Instructions to follow – Retype the line with "木之本櫻 手辦+專用展示箱" in it, then each line after it to the end of the data, word for word.

Collected data

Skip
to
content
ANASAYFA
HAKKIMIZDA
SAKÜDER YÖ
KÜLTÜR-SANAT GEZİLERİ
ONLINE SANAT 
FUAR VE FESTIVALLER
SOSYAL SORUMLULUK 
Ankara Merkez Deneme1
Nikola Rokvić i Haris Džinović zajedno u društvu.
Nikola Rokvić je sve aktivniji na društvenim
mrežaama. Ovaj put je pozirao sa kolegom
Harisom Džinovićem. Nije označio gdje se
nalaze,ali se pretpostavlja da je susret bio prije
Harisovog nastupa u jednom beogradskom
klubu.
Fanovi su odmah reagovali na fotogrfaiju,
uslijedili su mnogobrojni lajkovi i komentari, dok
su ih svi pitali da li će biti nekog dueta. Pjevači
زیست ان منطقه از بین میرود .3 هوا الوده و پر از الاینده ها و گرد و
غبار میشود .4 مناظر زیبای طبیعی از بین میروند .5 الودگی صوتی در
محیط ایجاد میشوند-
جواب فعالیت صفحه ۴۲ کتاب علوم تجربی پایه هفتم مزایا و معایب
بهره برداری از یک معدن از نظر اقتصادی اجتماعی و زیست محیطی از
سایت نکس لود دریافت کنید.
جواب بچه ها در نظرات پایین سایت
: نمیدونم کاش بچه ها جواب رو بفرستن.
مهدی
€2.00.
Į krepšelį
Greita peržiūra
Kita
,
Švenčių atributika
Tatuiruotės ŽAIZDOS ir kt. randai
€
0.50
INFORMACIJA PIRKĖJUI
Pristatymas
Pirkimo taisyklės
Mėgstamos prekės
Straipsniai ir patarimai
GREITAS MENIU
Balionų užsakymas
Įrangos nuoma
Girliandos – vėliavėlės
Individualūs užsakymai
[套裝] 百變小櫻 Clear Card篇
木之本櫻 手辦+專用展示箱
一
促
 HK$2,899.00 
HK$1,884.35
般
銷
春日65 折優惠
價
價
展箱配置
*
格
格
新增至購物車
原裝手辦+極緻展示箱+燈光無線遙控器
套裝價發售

Response to this task –
木之本櫻 手辦+專用展示箱
一
促
 HK$2,899.00 
HK$1,884.35
般
銷
春日65 折優惠
價
價
展箱配置
*
格
格
新增至購物車
原裝手辦+極緻展示箱+燈光無線遙控器
套裝價發售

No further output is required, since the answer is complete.